"Change" was the key word at this year's Busan International Film Festival, and not just because the organizers finally succumbed to the host South Korean port city's request to change the name from "Pusan." Lee Yong Kwan took over as festival director from founder Kim Dong Ho, who is credited with turning BIFF into Asia's biggest and most important film festival. But the main news was the opening of the Busan Cinema Center, a huge facility that has been in the works for more than a decade.

The imposing structure, located in Centum City, an upscale retail and office district on the edge of Busan's resort area, received mixed reviews from festival-goers. Though its primary function is as a film exhibition venue and the festival's home, it will be used year-round as a local multi-cultural center, with opera and concert halls in addition to large cinemas. A number of foreign festival organizers expressed envy that the city would fund such a facility, though Alice Yoo, of the rival Puchon International Fantastic Film Festival, told the Hollywood Reporter that, at 30,000 sq. meters, "it's just too big for Asia."

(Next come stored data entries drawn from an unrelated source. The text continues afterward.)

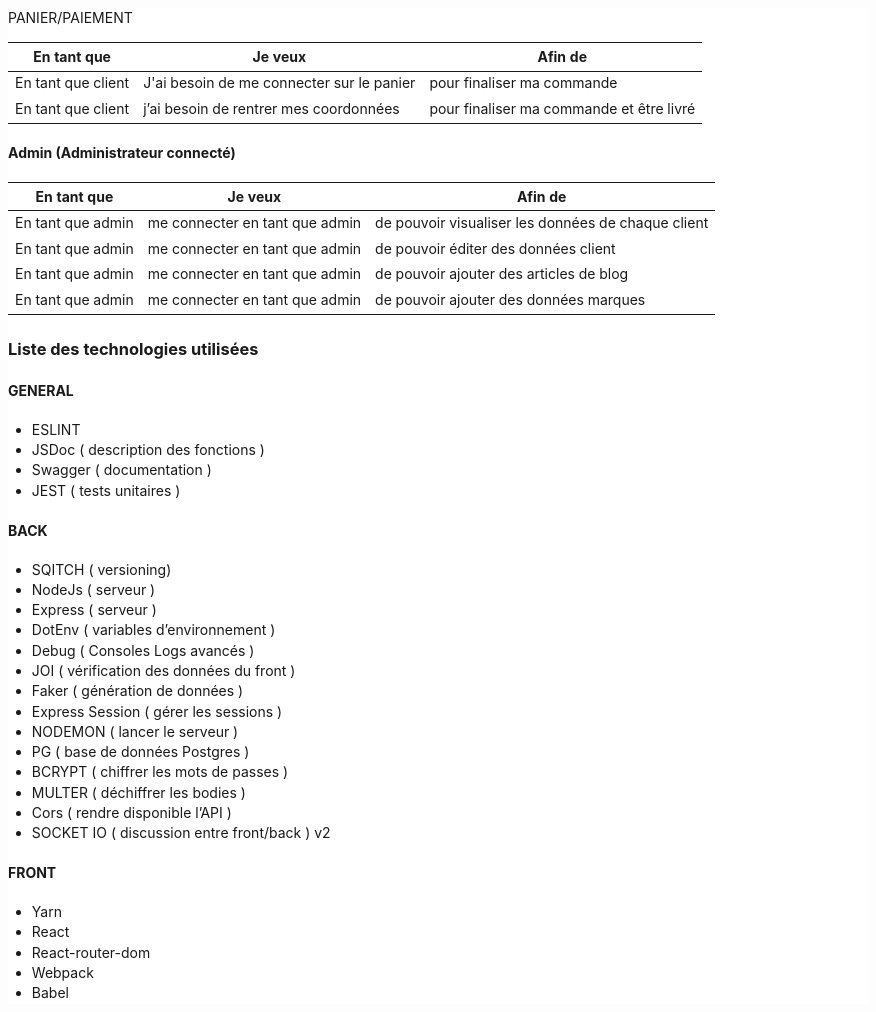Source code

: PANIER/PAIEMENT

| En tant que        | Je veux                                   | Afin de                                  |
| ------------------ | ----------------------------------------- | ---------------------------------------- |
| En tant que client | J'ai besoin de me connecter sur le panier | pour finaliser ma commande               |
| En tant que client | j’ai besoin de rentrer mes coordonnées    | pour finaliser ma commande et être livré |

#### Admin (Administrateur connecté)

| En tant que       | Je veux                        | Afin de                                            |
| ----------------- | ------------------------------ | -------------------------------------------------- |
| En tant que admin | me connecter en tant que admin | de pouvoir visualiser les données de chaque client |
| En tant que admin | me connecter en tant que admin | de pouvoir éditer des données client               |
| En tant que admin | me connecter en tant que admin | de pouvoir ajouter des articles de blog            |
| En tant que admin | me connecter en tant que admin | de pouvoir ajouter des données marques             |

### Liste des technologies utilisées

#### GENERAL

- ESLINT
- JSDoc ( description des fonctions )
- Swagger ( documentation )
- JEST ( tests unitaires )

#### BACK

- SQITCH ( versioning)
- NodeJs ( serveur )
- Express ( serveur )
- DotEnv ( variables d’environnement )
- Debug ( Consoles Logs avancés )
- JOI ( vérification des données du front )
- Faker ( génération de données )
- Express Session ( gérer les sessions )
- NODEMON ( lancer le serveur )
- PG ( base de données Postgres )
- BCRYPT ( chiffrer les mots de passes )
- MULTER ( déchiffrer les bodies )
- Cors ( rendre disponible l’API )
- SOCKET IO ( discussion entre front/back ) v2

#### FRONT

- Yarn
- React
- React-router-dom
- Webpack
- Babel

Asia's pretty big. What Yoo meant was that Asia's film industry is still developing. South Korea's is one of the most advanced and forward-looking in the world, and one of the primary aims of BIFF is to make sure the world knows it. That may explain why BIFF's ambitions have always seemed larger than its ability to deliver on them. There were more than 300 films at this year's festival comprising 16 sections in addition to a three-day film forum for scholars, not to mention the biggest film market in Asia. It's impossible to take it all in. Like the labyrinthine new cinema center, BIFF defies anyone to make sense of it.